• Exercise inputs:
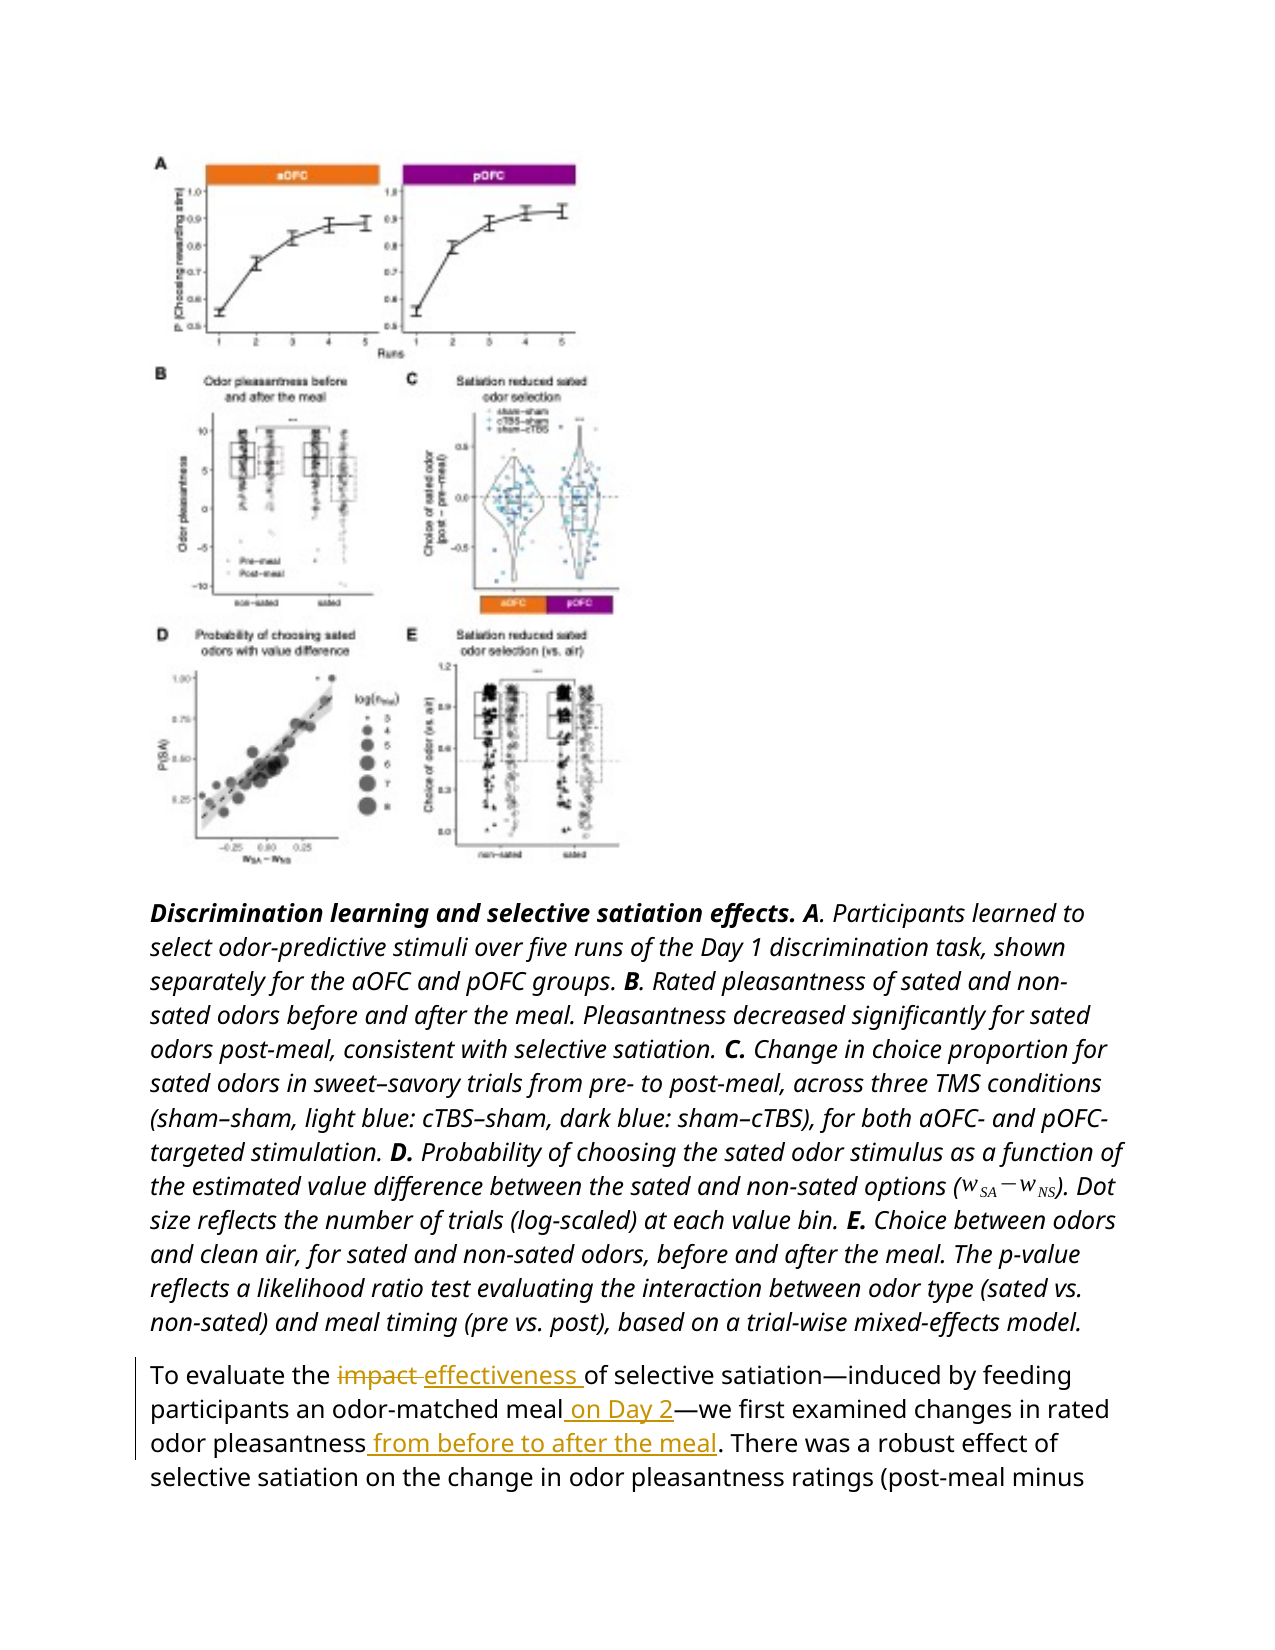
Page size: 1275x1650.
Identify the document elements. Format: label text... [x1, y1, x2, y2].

text Discrimination learning and selective satiation effects. A. Participants learned to select odor-predictive stimuli over five runs of the Day 1 discrimination task, shown separately for the aOFC and pOFC groups. B. Rated pleasantness of sated and non-sated odors before and after the meal. Pleasantness decreased significantly for sated odors post-meal, consistent with selective satiation. C. Change in choice proportion for sated odors in sweet–savory trials from pre- to post-meal, across three TMS conditions (sham–sham, light blue: cTBS–sham, dark blue: sham–cTBS), for both aOFC- and pOFC-targeted stimulation. D. Probability of choosing the sated odor stimulus as a function of the estimated value difference between the sated and non-sated options (). Dot size reflects the number of trials (log-scaled) at each value bin. E. Choice between odors and clean air, for sated and non-sated odors, before and after the meal. The p-value reflects a likelihood ratio test evaluating the interaction between odor type (sated vs. non-sated) and meal timing (pre vs. post), based on a trial-wise mixed-effects model. [150, 896, 1125, 1339]
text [150, 1357, 1125, 1494]
picture [150, 150, 650, 875]
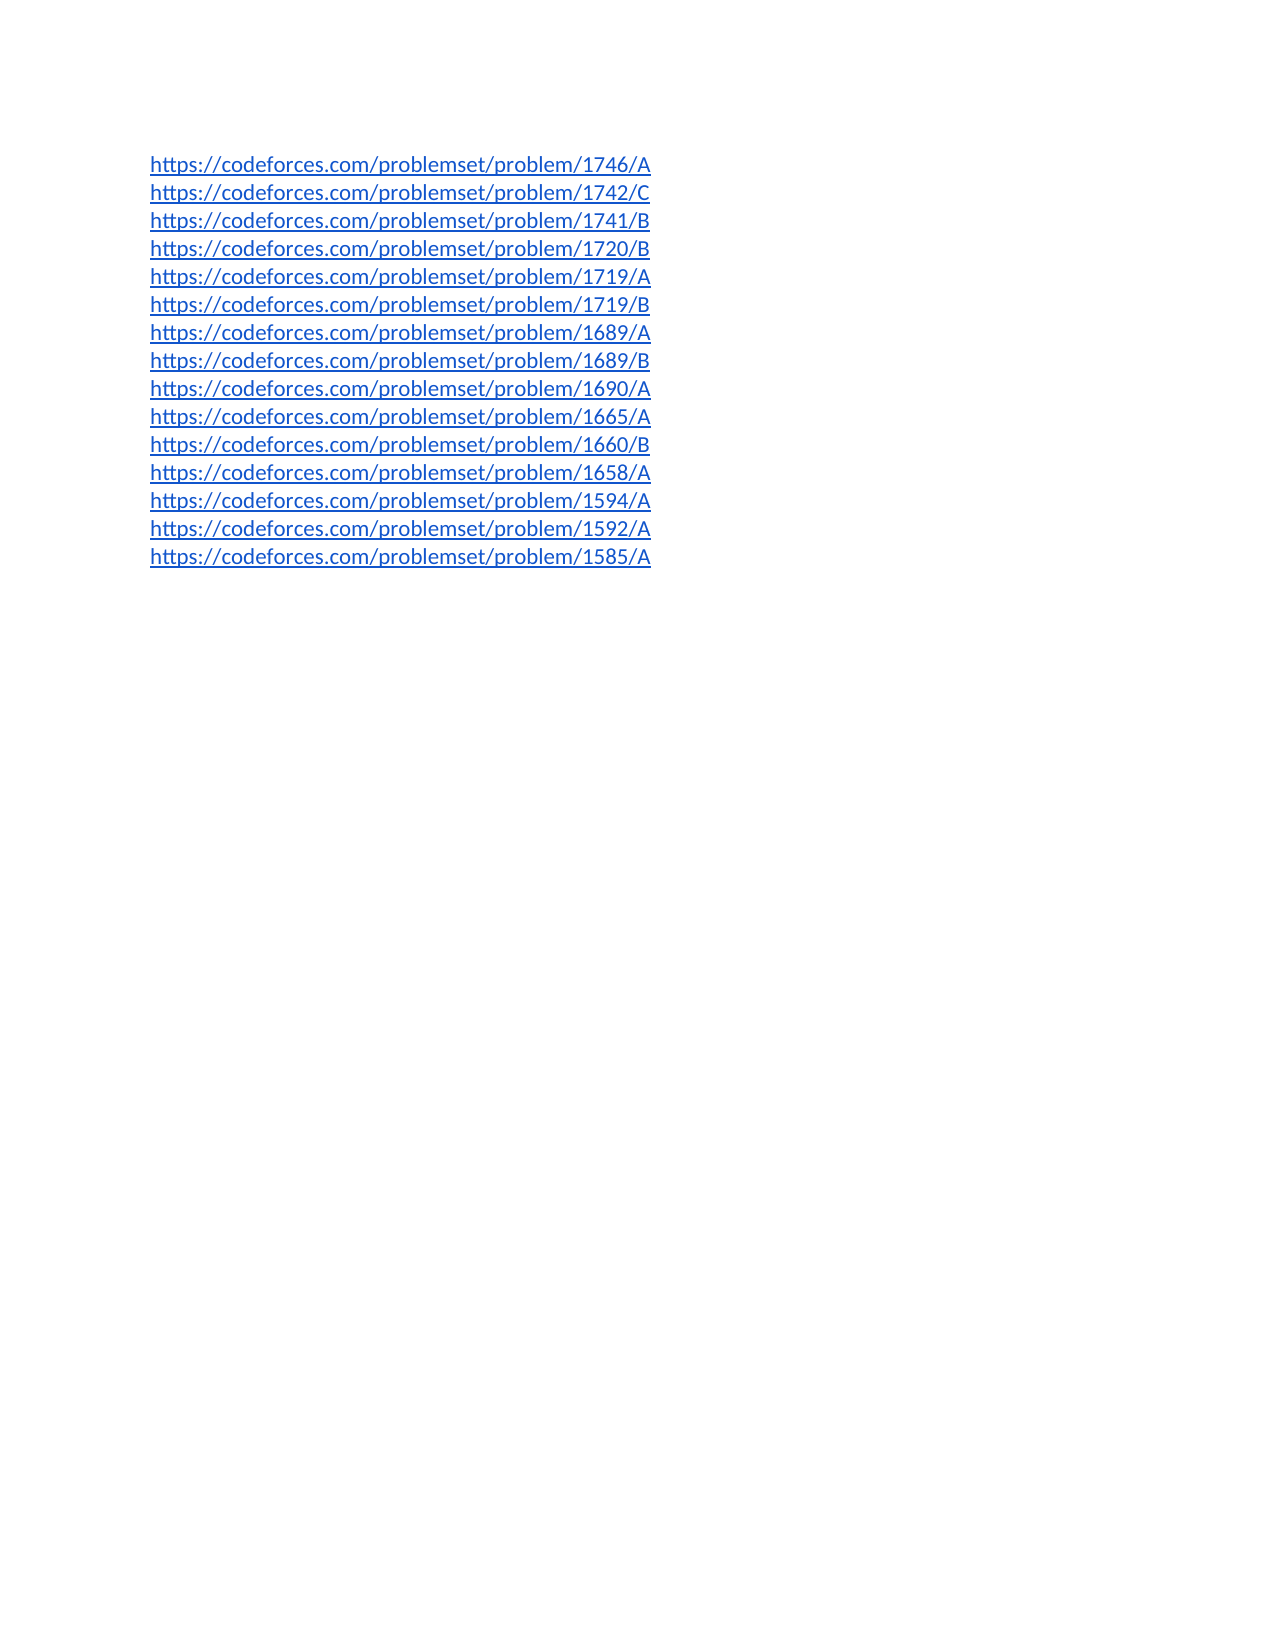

• What the exercise asks: Starting at the line that contains "Identify the document", restate each line verbatim through the final line of the listing, skipping all pictures.

• Written answer:
Identify the document elements. Format: label text... [x1, y1, x2, y2].

text Discrimination learning and selective satiation effects. A. Participants learned to select odor-predictive stimuli over five runs of the Day 1 discrimination task, shown separately for the aOFC and pOFC groups. B. Rated pleasantness of sated and non-sated odors before and after the meal. Pleasantness decreased significantly for sated odors post-meal, consistent with selective satiation. C. Change in choice proportion for sated odors in sweet–savory trials from pre- to post-meal, across three TMS conditions (sham–sham, light blue: cTBS–sham, dark blue: sham–cTBS), for both aOFC- and pOFC-targeted stimulation. D. Probability of choosing the sated odor stimulus as a function of the estimated value difference between the sated and non-sated options (). Dot size reflects the number of trials (log-scaled) at each value bin. E. Choice between odors and clean air, for sated and non-sated odors, before and after the meal. The p-value reflects a likelihood ratio test evaluating the interaction between odor type (sated vs. non-sated) and meal timing (pre vs. post), based on a trial-wise mixed-effects model. [150, 896, 1125, 1339]
text [150, 1357, 1125, 1494]
picture [150, 150, 650, 875]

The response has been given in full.